Doing volunteer work every day is not easy. Now try it for 84 years straight. That's what farmer Richard Hendrickson has done since he was 18, and at 101, he's still at it. Hendrickson is a volunteer weather observer, according to the National Oceanic and Atmospheric Administration, and a determined one. He's sent in more than 150,000 individual weather observations.
Twice a day he has walked to the weather station on his Bridgehampton, NY farm and recorded the temperature, precipitation, wind direction, and other factors with pencil and paper. He then calls the National Weather Service - on a rotary phone, according to WCBS-TV. Hey, the Internet didn't exist during the Herbert Hoover administration, and why monkey with something that works?
Hendrickson's interest in the weather has always been practical. As a retired chicken and dairy farmer, he was dependent on the outcome, and old habits apparently die hard. As Hendrickson told WCBS, he's yet to miss a day, although, "[w]ith a hurricane I might have been a little late."
Beyond having his own interest in the weather, Hendrickson felt that volunteering was a way to give to the community and country, "and that makes you feel a little good inside."
It meant a lot to NOAA, where I. Ross Dickman, meteorologist-in-charge of the New York weather forecast office, called volunteer observers "the bedrock of weather data collection." Hendrickson is officially the longest-serving volunteer and the only one to have kept up efforts for more than 80 years. A couple of weeks ago the agency gave him an award named in his honor.
According to NOAA, there are more than 8,700 volunteer observers sending information that is vital to the service. All the weather data becomes part of the record that helps scientists better understand climate and predict future trends. Volunteers may call in the types of information that Hendrickson provides or can offer other data, "such as snow depth, river levels and soil temperature."
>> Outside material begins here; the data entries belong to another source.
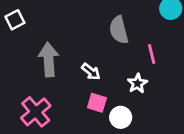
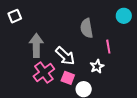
white arrow: (91, 72) -> (65, 56), size x1.5
pink cross: (36, 112) -> (44, 73), moved

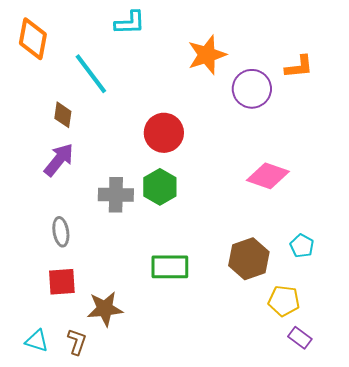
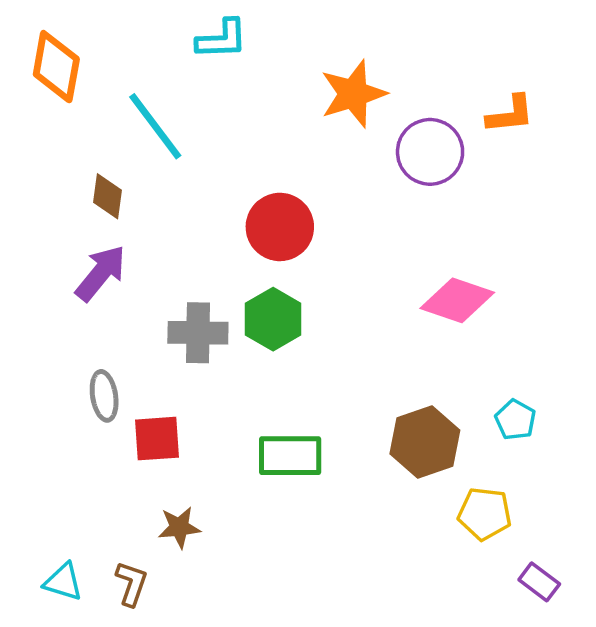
red square: (62, 282) -> (157, 439), moved
brown star: (105, 309) -> (179, 527), size x0.7
purple rectangle: (300, 338) -> (539, 582), moved

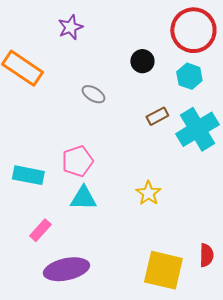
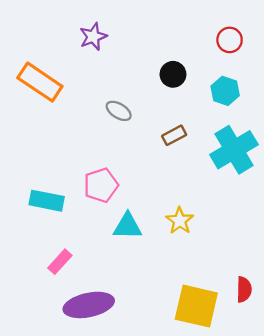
red circle: (193, 30) -> (230, 40), size x0.5
brown rectangle: (157, 116) -> (174, 135), moved
cyan triangle: (83, 198) -> (128, 226), moved

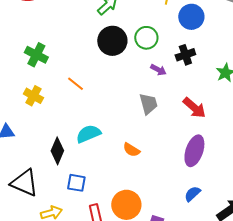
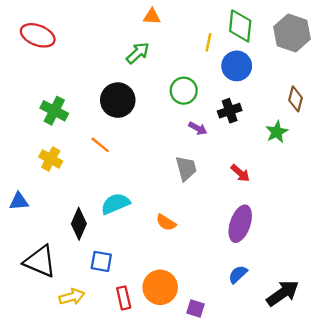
black circle: (112, 41) -> (118, 100), moved
red arrow: (194, 108) -> (240, 173), size x0.7

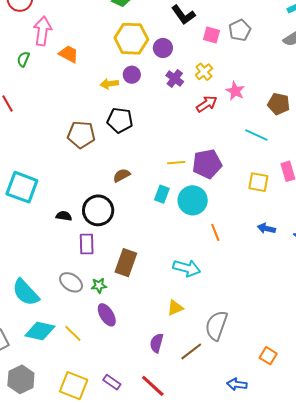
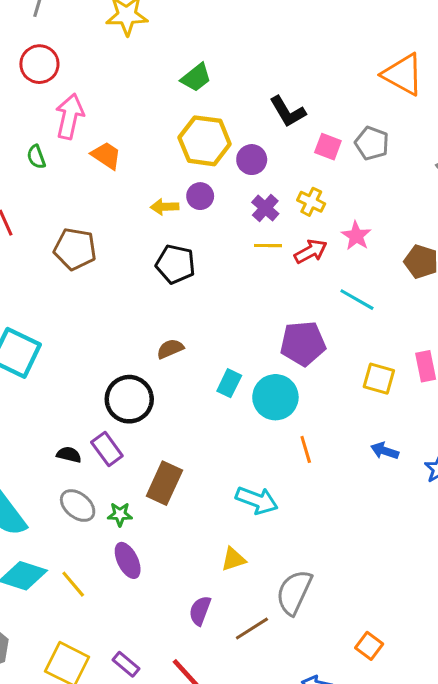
gray pentagon: (240, 30) -> (372, 143), turned -30
green semicircle: (23, 59) -> (36, 157), turned -49
yellow cross: (204, 72) -> (311, 202), turned -30
brown pentagon: (81, 135) -> (75, 249), moved
cyan line: (256, 135) -> (357, 300), moved
yellow line: (176, 163) -> (268, 246), moved
black semicircle: (64, 216) -> (69, 455), moved
purple rectangle: (87, 244) -> (107, 449), turned -40

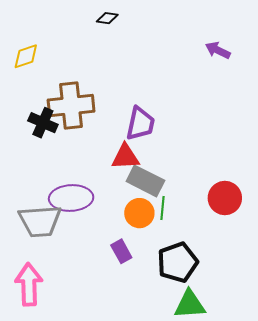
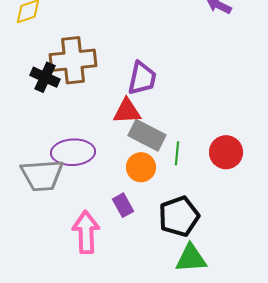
green line: (163, 208) -> (177, 153), moved
pink arrow: (29, 284) -> (86, 232), moved

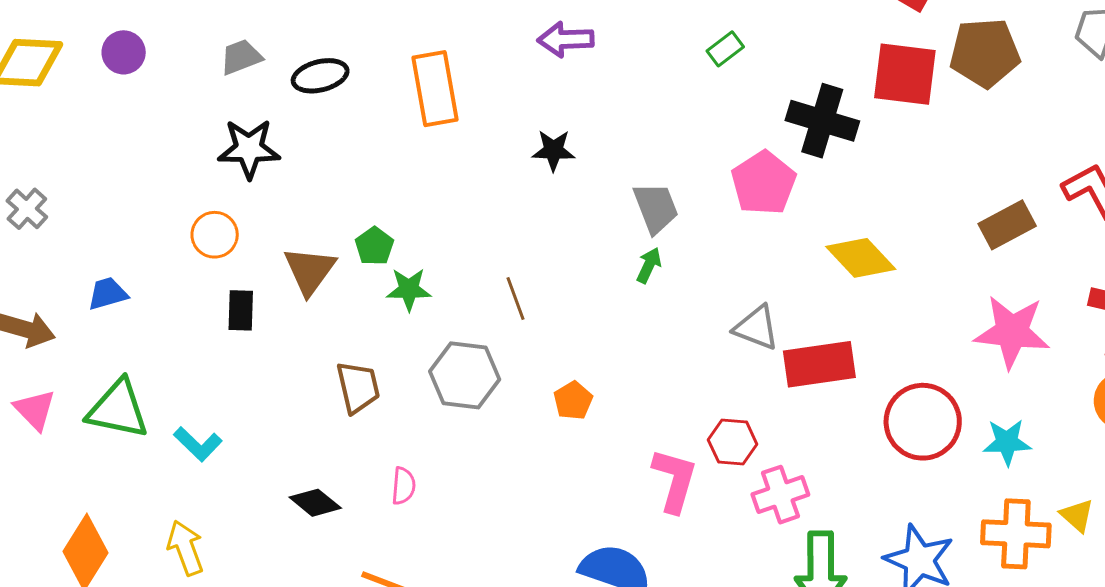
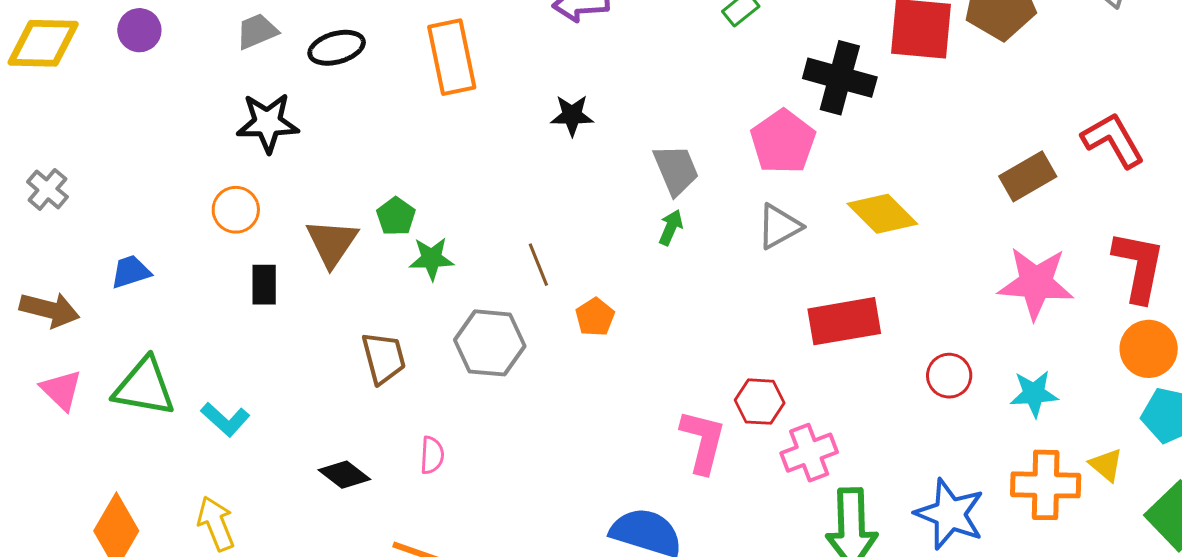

Having the same person observe from the same spot using the same methods is particularly valuable, someone from the National Weather Service told WCBS. The consistency helps show true trends. A change in methods or locations could alter readings and make it difficult to know whether variations were part of a natural pattern.
It's not just NOAA that hears from Hendrickson, however. He writes a weather column published in two Long Island, NY newspapers and was the author of the 1996 book, Winds of the Fish's Tail.